Curley: How Puyallup police are showing prowlers the best targets
Dec 2, 2015, 12:08 PM | Updated: Dec 3, 2015, 6:45 am
(AP)
Puyallup police officers have created an innovative way to educate shoppers about car prowls during the holidays, but KIRO Radio’s John Curley thinks it could end up helping potential scrooges.
Car prowls typically rise during the holidays, when shoppers tend to leave purchases and other valuables in their vehicles at crowded shopping center parking lots. To help eliminate some of those risks, Puyallup officers are prowling cars themselves, peeking through windows in search of valuables, and then leaving a report card on car’s windshield, reports Q13 Fox.
“While they’re shopping on the inside, the criminals can be out here shopping on the outside looking through the cars and looking for items to steal,” Sgt. Dan Pashon told Q13.
While Tom Tangney wonders what shoppers are expected to do other than dump large purchases back into their cars during long trips to the mall, he thinks the police’s initiative makes sense. Curley is not so sure.
John Curley: What I would do, if I were a car prowler: You get yourself a mask and then just walk around the parking lot looking for the cars that have something under the windshield. Maybe it’d be bright orange sticker or yellow sticker – something that’s been placed carefully by the police and think, ‘Well, there’s my first stop. I’m gonna stop there and I’m gonna get that one because obviously there’s something in the backseat, and I’m gonna head over here and make it much easier for me.’ Rather than me having to move suspiciously, serpentine around the different cars, peaking in there… I would just follow the police.
Tom Tangney: That’s a brilliant idea. The problem is if the police are already there that’s maybe not going to help you.

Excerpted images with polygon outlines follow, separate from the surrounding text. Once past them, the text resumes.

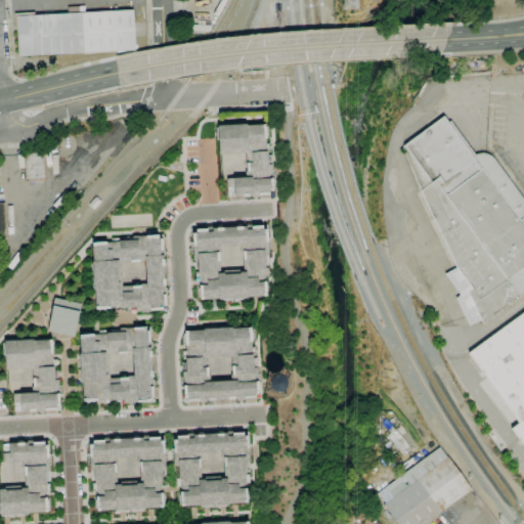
[(17,56),(15,13),(34,12),(35,15),(133,10),(135,50),(17,56)]
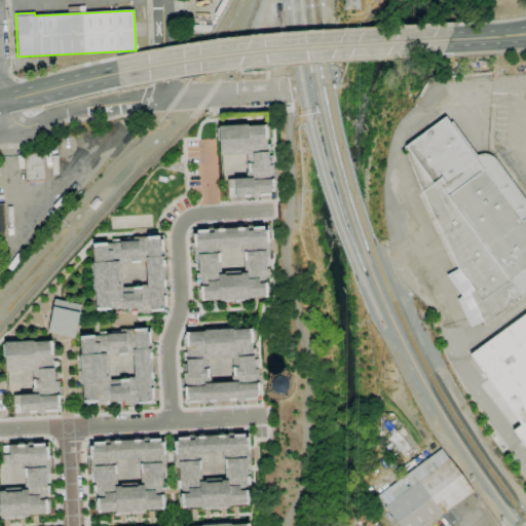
[(458,268),(421,192),(404,146),(446,116),(450,122),(452,121),(478,155),(479,154),(483,153),(487,154),(490,155),(493,157),(496,160),(525,200),(525,295),(495,318),(485,326),(470,293),(474,290),(458,268)]
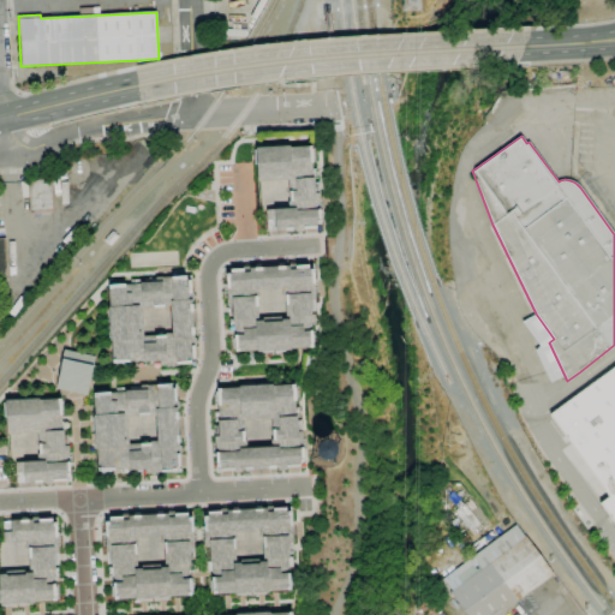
[(254,147),(288,144),(288,147),(310,145),(311,168),(315,168),(315,178),(312,178),(312,193),(318,192),(320,228),(266,231),(264,209),(286,208),(286,201),(287,201),(286,180),(255,181),(254,147)]
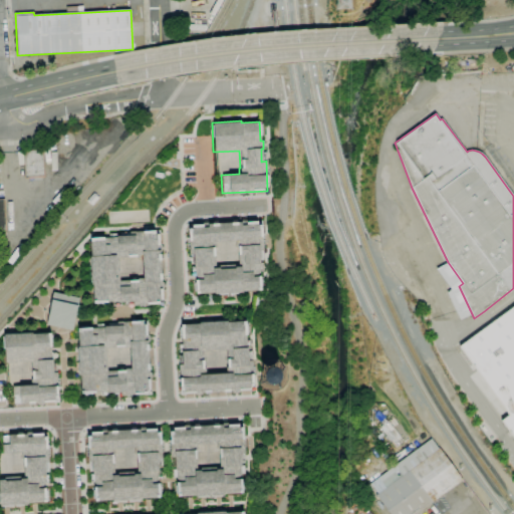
[(25,178),(24,151),(43,150),(45,177),(25,178)]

JC: The police show up, put down their little warnings letting you know where to steal and then you leave.
TT: But the idea is, if they actually do grade shoppers by leaving a report card, then everyone will have a report card.
JC: They won’t do that… They just want to let you know, I saw a package in the backseat, be careful. That’s where I would slip in there.
TT: You have a criminal mind, John Curley.
JC: No, Tom, I just see the flaws in this thing.
TT: The idea is if they are warning people to be more alert, that’s probably not a bad thing.
JC: Same people came up with the idea of having a box in the middle of the street in Tacoma that they people put their guns into. Same thing, same person there.